I convert many documents to OCR. Sometime it’s very slow. But never as slow as it is now. I am converting a 304 page document and DTPO has been working at it for more than 24 hours. Previous to this current attempt I stopped and restarted to see if that would speed things up. I do know that this is a long document, but I have done this before and it’s never taken close to this long. I’m posting to learn if there’s anything I might do to speed things up–again, keeping in mind that I do know it will take time.


Is there something different about this document than others you’ve OCRd? Does it have numerous images? How was the document created – from a scanner, camera, other?

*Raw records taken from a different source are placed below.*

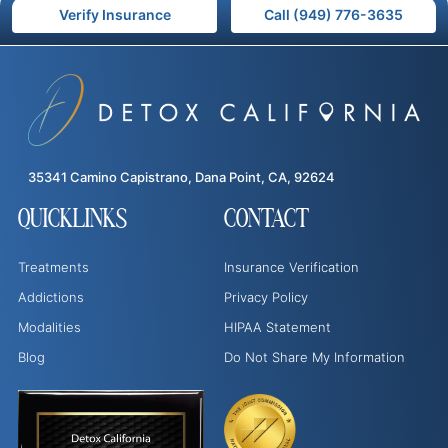
Verify Insurance
Call (949) 776-3635
35341 Camino Capistrano, Dana Point, CA, 92624
QUICKLINKS
CONTACT
Treatments
Insurance Verification
Addictions
Privacy Policy
Modalities
HIPAA Statement
Blog
Do Not Share My Information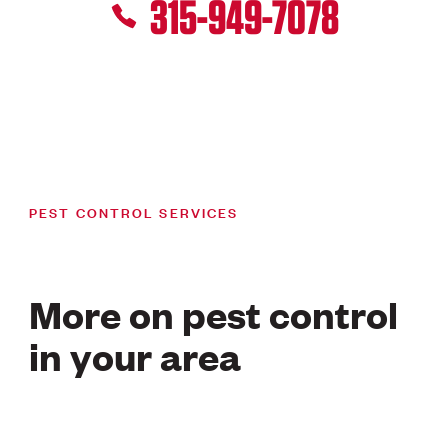
315-949-7078
PEST CONTROL SERVICES
More on pest control
in your area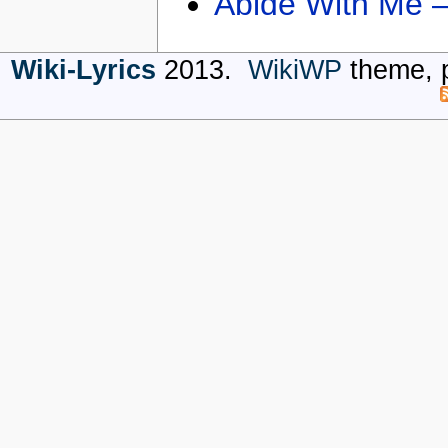
Abide With Me 
Wiki-Lyrics
2013.
WikiWP
theme, 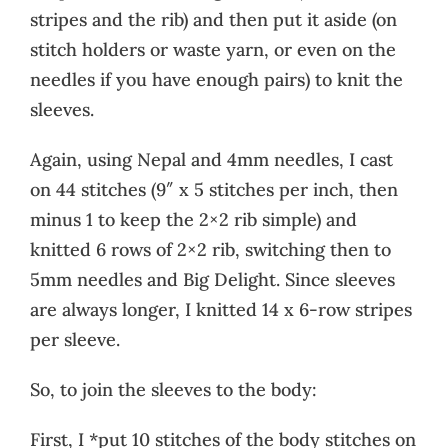
stripes and the rib) and then put it aside (on
stitch holders or waste yarn, or even on the
needles if you have enough pairs) to knit the
sleeves.
Again, using Nepal and 4mm needles, I cast
on 44 stitches (9″ x 5 stitches per inch, then
minus 1 to keep the 2×2 rib simple) and
knitted 6 rows of 2×2 rib, switching then to
5mm needles and Big Delight. Since sleeves
are always longer, I knitted 14 x 6-row stripes
per sleeve.
So, to join the sleeves to the body:
First, I *put 10 stitches of the body stitches on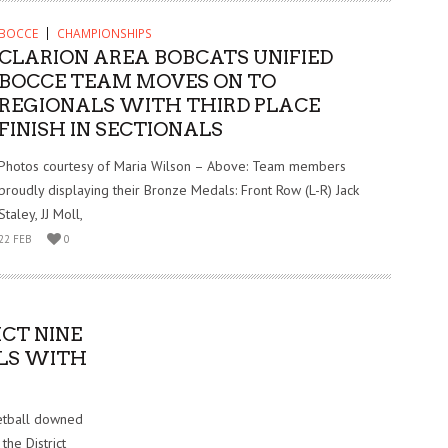
BOCCE
CHAMPIONSHIPS
CLARION AREA BOBCATS UNIFIED
BOCCE TEAM MOVES ON TO
REGIONALS WITH THIRD PLACE
FINISH IN SECTIONALS
Photos courtesy of Maria Wilson – Above: Team members
proudly displaying their Bronze Medals: Front Row (L-R) Jack
Staley, JJ Moll,
22 FEB
0
CT NINE
LS WITH
etball downed
the District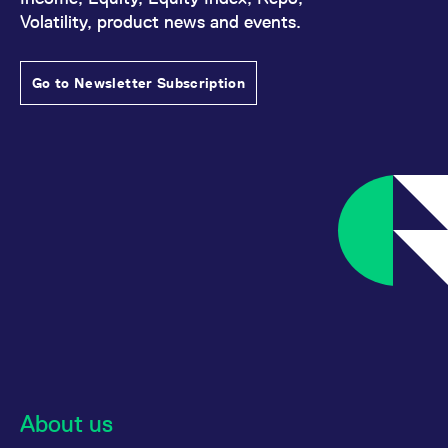
reference code for the
Volatility, product news and events.
domain setting the cookie.
_pk_ses.7.d059
www.eurex.com
30
This cookie name is
minutes
associated with the Piwik
open source web
Go to Newsletter Subscription
analytics platform. It is
used to help website
owners track visitor
behaviour and measure
site performance. It is a
pattern type cookie,
where the prefix _pk_ses
is followed by a short
series of numbers and
letters, which is believed
to be a reference code
for the domain setting the
cookie.
About us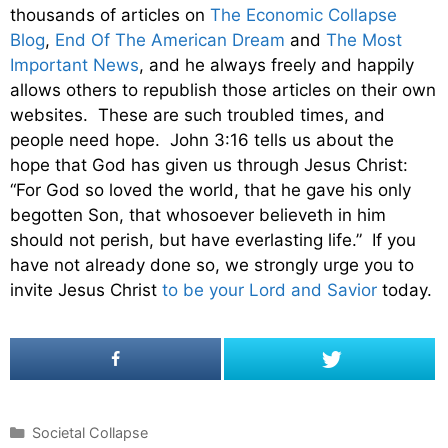
thousands of articles on
The Economic Collapse
Blog
,
End Of The American Dream
and
The Most
Important News
, and he always freely and happily
allows others to republish those articles on their own
websites. These are such troubled times, and
people need hope. John 3:16 tells us about the
hope that God has given us through Jesus Christ:
“For God so loved the world, that he gave his only
begotten Son, that whosoever believeth in him
should not perish, but have everlasting life.” If you
have not already done so, we strongly urge you to
invite Jesus Christ
to be your Lord and Savior
today.
C
Societal Collapse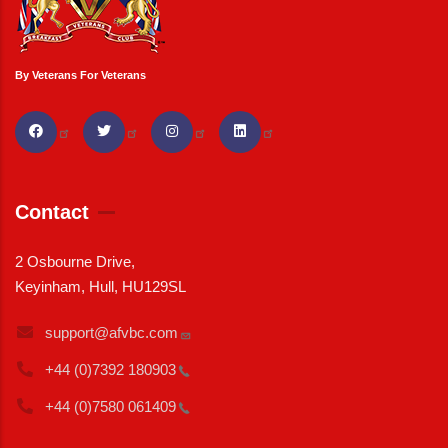
By Veterans For Veterans
Contact
2 Osbourne Drive,
Keyinham, Hull, HU129SL
support@afvbc.com
+44 (0)7392
180903
+44 (0)7580
061409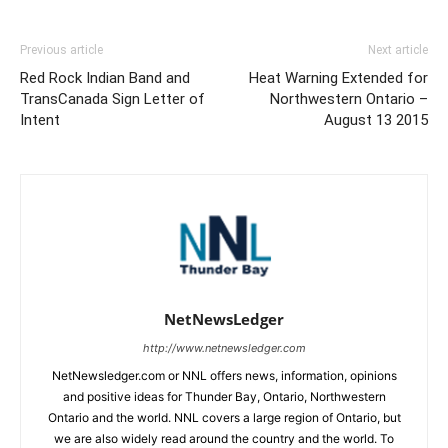
Previous article
Next article
Red Rock Indian Band and
Heat Warning Extended for
TransCanada Sign Letter of
Northwestern Ontario –
Intent
August 13 2015
NetNewsLedger
http://www.netnewsledger.com
NetNewsledger.com or NNL offers news, information, opinions
and positive ideas for Thunder Bay, Ontario, Northwestern
Ontario and the world. NNL covers a large region of Ontario, but
we are also widely read around the country and the world. To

You can always split a PDF and OCR the piece parts.

Thanks, but no it’s not different than others. As with many, many other documents in my database this is a PDF that I created in Adobe. What I did–and have done many times–is take individual JPEGs and convert them to a single PDF, save the PDF in DTPO and then run OCR. All of the JPEGs are images of typewritten memos, letters, and so forth.

Your suggestion of splitting is a good one. It’s probably time to do that. This is taking an unusually long time.

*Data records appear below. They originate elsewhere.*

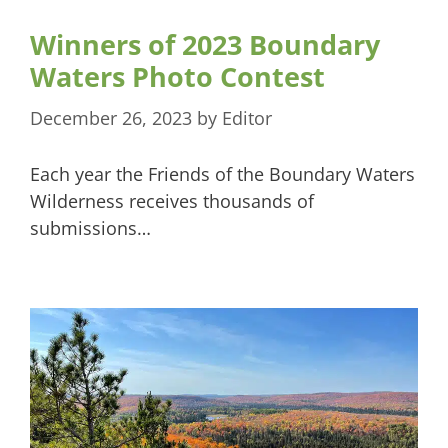
Winners of 2023 Boundary
Waters Photo Contest
December 26, 2023
by
Editor
Each year the Friends of the Boundary Waters
Wilderness receives thousands of
submissions…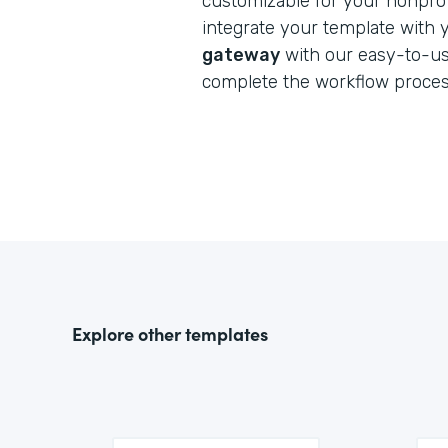
customizable for your nonprofi
integrate your template with
gateway
with our easy-to-us
complete the workflow proces
Explore other templates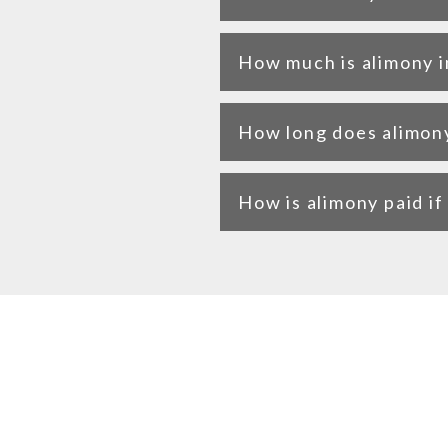
How much is alimony i
How long does alimony 
How is alimony paid i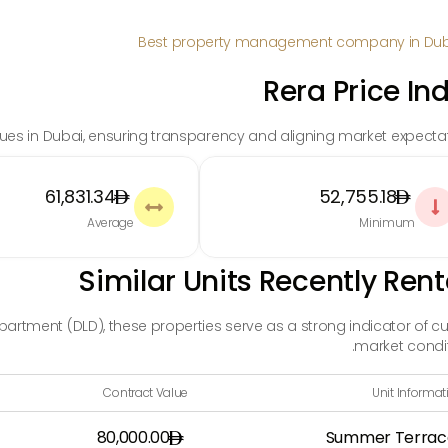
Rera Price In
alues in Dubai, ensuring transparency and aligning market expectat
61,831.34
52,755.18


Average
Minimum
Similar Units Recently Ren
rtment (DLD), these properties serve as a strong indicator of cu
market condit
Contract Value
Unit Informat
80,000.00
Summer Terrac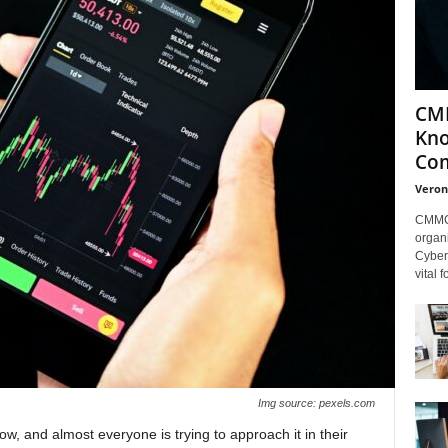
CMM
Kno
Com
Veron
CMMC 
organi
Cybers
vital 
Img source: pexels.com
ow, and almost everyone is trying to approach it in their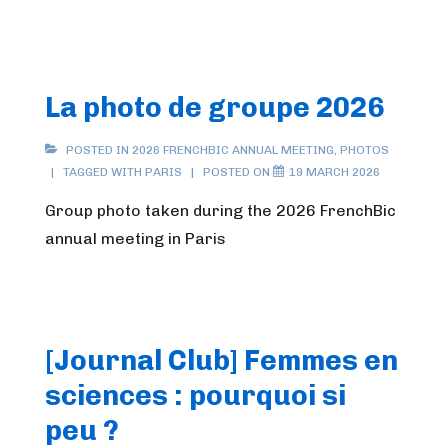
La photo de groupe 2026
POSTED IN
2026 FRENCHBIC ANNUAL MEETING
,
PHOTOS
TAGGED WITH
PARIS
POSTED ON
19 MARCH 2026
Group photo taken during the 2026 FrenchBic
annual meeting in Paris
[Journal Club] Femmes en
sciences : pourquoi si
peu ?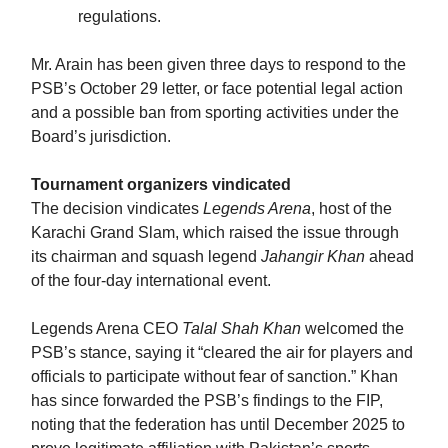
regulations.
Mr. Arain has been given three days to respond to the
PSB’s October 29 letter, or face potential legal action
and a possible ban from sporting activities under the
Board’s jurisdiction.
Tournament organizers vindicated
The decision vindicates
Legends Arena
, host of the
Karachi Grand Slam, which raised the issue through
its chairman and squash legend
Jahangir Khan
ahead
of the four-day international event.
Legends Arena CEO
Talal Shah Khan
welcomed the
PSB’s stance, saying it “cleared the air for players and
officials to participate without fear of sanction.” Khan
has since forwarded the PSB’s findings to the FIP,
noting that the federation has until December 2025 to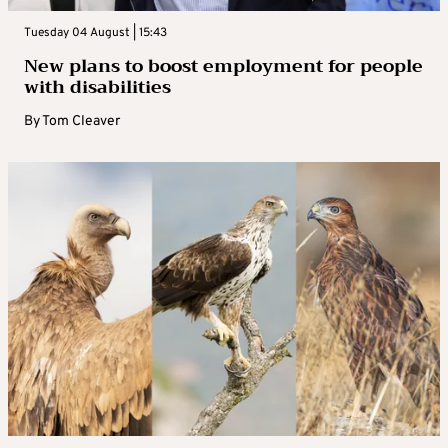
Tuesday 04 August | 15:43
New plans to boost employment for people
with disabilities
By
Tom Cleaver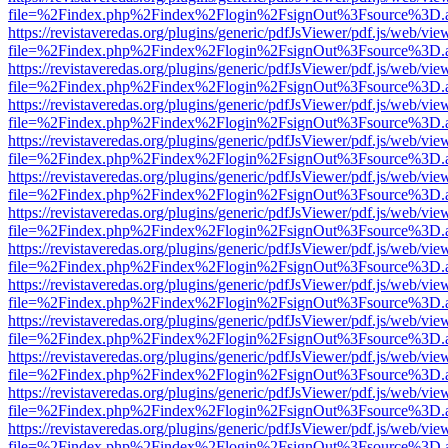
file=%2Findex.php%2Findex%2Flogin%2FsignOut%3Fsource%3D.ame
https://revistaveredas.org/plugins/generic/pdfJsViewer/pdf.js/web/vie
file=%2Findex.php%2Findex%2Flogin%2FsignOut%3Fsource%3D.ame
https://revistaveredas.org/plugins/generic/pdfJsViewer/pdf.js/web/vie
file=%2Findex.php%2Findex%2Flogin%2FsignOut%3Fsource%3D.ame
https://revistaveredas.org/plugins/generic/pdfJsViewer/pdf.js/web/vie
file=%2Findex.php%2Findex%2Flogin%2FsignOut%3Fsource%3D.ame
https://revistaveredas.org/plugins/generic/pdfJsViewer/pdf.js/web/vie
file=%2Findex.php%2Findex%2Flogin%2FsignOut%3Fsource%3D.ame
https://revistaveredas.org/plugins/generic/pdfJsViewer/pdf.js/web/vie
file=%2Findex.php%2Findex%2Flogin%2FsignOut%3Fsource%3D.ame
https://revistaveredas.org/plugins/generic/pdfJsViewer/pdf.js/web/vie
file=%2Findex.php%2Findex%2Flogin%2FsignOut%3Fsource%3D.ame
https://revistaveredas.org/plugins/generic/pdfJsViewer/pdf.js/web/vie
file=%2Findex.php%2Findex%2Flogin%2FsignOut%3Fsource%3D.ame
https://revistaveredas.org/plugins/generic/pdfJsViewer/pdf.js/web/vie
file=%2Findex.php%2Findex%2Flogin%2FsignOut%3Fsource%3D.ame
https://revistaveredas.org/plugins/generic/pdfJsViewer/pdf.js/web/vie
file=%2Findex.php%2Findex%2Flogin%2FsignOut%3Fsource%3D.ame
https://revistaveredas.org/plugins/generic/pdfJsViewer/pdf.js/web/vie
file=%2Findex.php%2Findex%2Flogin%2FsignOut%3Fsource%3D.ame
https://revistaveredas.org/plugins/generic/pdfJsViewer/pdf.js/web/vie
file=%2Findex.php%2Findex%2Flogin%2FsignOut%3Fsource%3D.ame
https://revistaveredas.org/plugins/generic/pdfJsViewer/pdf.js/web/vie
file=%2Findex.php%2Findex%2Flogin%2FsignOut%3Fsource%3D.ame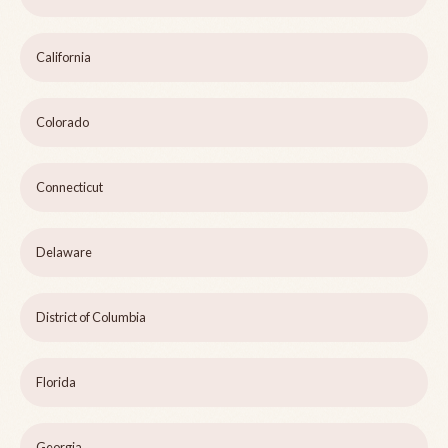
California
Colorado
Connecticut
Delaware
District of Columbia
Florida
Georgia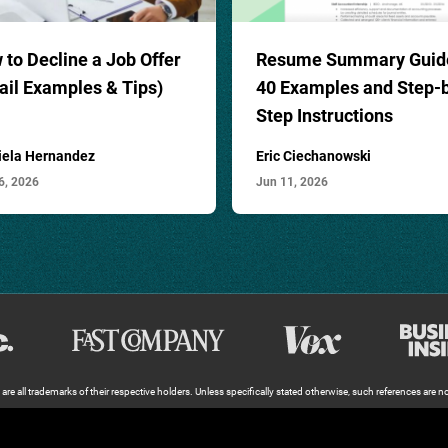
to Decline a Job Offer
Resume Summary Guid
ail Examples & Tips)
40
Examples and Step-
Step Instructions
iela Hernandez
Eric Ciechanowski
6, 2026
Jun 11, 2026
e all trademarks of their respective holders. Unless specifically stated otherwise, such references are not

If you’re compiling the PDF from JPEGs in Adobe – why not just make individual PDFs, recognize the text in those individual PDFs, then combine the pieces? IMO, I would do all this work in Acrobat if you have it, since it’s much more suited for constructing PDFs than DEVONthink.

I’ve done it the way I describe b/c it’s been less time consuming to simply create one PDF and then let OCR do its work. Creating 304 PDFs and then running OCR on 304 individual PDFs would be cumbersome; I’d prefer to simply get it going on a long document, walk away, and come back when it’s done. I’ve done this in Adobe but have always found DTPO to be more than adequate for my purposes at OCR and Adobe, in my experience, has been no faster.

What I meant was using Acrobat’s batch OCR (can be applied to a folder of documents, for example) and combine. But, whatever.

Apologies for misunderstanding. Perhaps I will give that a try–thanks.